The Key Resolve drill — a command post exercise based on computer simulations — will be carried out for two weeks from mid-April, while the Foal Eagle exercise — a combined field training exercise conducted by the two nations’ armed forces under the auspices of the Combined Forces Command — will go on for a month from April 1. The ministry said that the number of U.S. soldiers joining the two military exercises will be similar to previous years.
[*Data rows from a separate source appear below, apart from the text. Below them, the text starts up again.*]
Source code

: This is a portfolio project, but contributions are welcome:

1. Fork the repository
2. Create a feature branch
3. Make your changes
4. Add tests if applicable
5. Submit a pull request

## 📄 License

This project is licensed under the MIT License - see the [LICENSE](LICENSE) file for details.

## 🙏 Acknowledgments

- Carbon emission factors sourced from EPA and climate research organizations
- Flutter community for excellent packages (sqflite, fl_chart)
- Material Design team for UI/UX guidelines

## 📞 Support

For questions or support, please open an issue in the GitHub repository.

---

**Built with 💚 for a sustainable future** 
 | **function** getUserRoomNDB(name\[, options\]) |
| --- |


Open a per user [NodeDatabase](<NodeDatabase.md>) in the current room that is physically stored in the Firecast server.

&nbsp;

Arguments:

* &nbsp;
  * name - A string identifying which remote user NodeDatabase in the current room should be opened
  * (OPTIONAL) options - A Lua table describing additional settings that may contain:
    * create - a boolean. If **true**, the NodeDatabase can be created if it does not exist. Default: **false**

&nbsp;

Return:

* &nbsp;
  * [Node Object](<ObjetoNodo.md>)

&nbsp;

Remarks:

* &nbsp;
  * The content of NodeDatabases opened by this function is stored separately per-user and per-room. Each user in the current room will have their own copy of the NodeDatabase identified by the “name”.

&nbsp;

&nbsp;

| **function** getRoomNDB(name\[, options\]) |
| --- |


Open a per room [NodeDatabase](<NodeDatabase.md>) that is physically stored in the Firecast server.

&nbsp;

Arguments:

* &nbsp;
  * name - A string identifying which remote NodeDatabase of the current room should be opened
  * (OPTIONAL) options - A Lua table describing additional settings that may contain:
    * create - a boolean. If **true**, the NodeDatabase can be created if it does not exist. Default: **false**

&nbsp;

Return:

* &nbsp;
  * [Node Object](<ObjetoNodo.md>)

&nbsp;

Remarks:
It is fortunate that the two allies agreed to stage the annual drills on the same level as in the past despite growing concerns that the Moon Jae-in administration would try to downscale the exercises ahead of Moon’s summit with North Korean leader Kim Jong-un in April and U.S. President Donald Trump’s subsequent summit with Kim. The ministry’s announcement reaffirms that South Korea and America will continue to put maximum pressure on North Korea until they achieve the goal of denuclearization.

However, some aspects of the drills have changed. First of all, the period of the Foal Eagle exercise was cut in half from the usual two months to one month. The defense ministry explained that the two allies will conduct the drill in a concentrated way.

But the liberal administration cannot avoid the suspicion that it is trying not to provoke Pyongyang. U.S. aircraft carriers and nuclear submarines will not participate in the drill this time. Surprisingly, what Defense Minister Song Young-moo told U.S. Pacific Fleet Commander Adm. Scott Swift proved true. On March 8, Song half-jokingly said to Swift, “You don’t have to bring such equipment as nuclear submarines to the Korean Peninsula this time.” Strategic assets like aircraft carriers and nuclear submarines are what North Korea is most afraid of.

The government should not bend over backwards to please North Korea when Seoul and Pyongyang have not even established a basic framework for denuclearization.

A group of local civic groups are trying to set up a committee to nominate Moon for the Nobel Peace Prize. That’s like counting your chickens before they hatch. The government must maintain a strong position and not go wobbly on us now.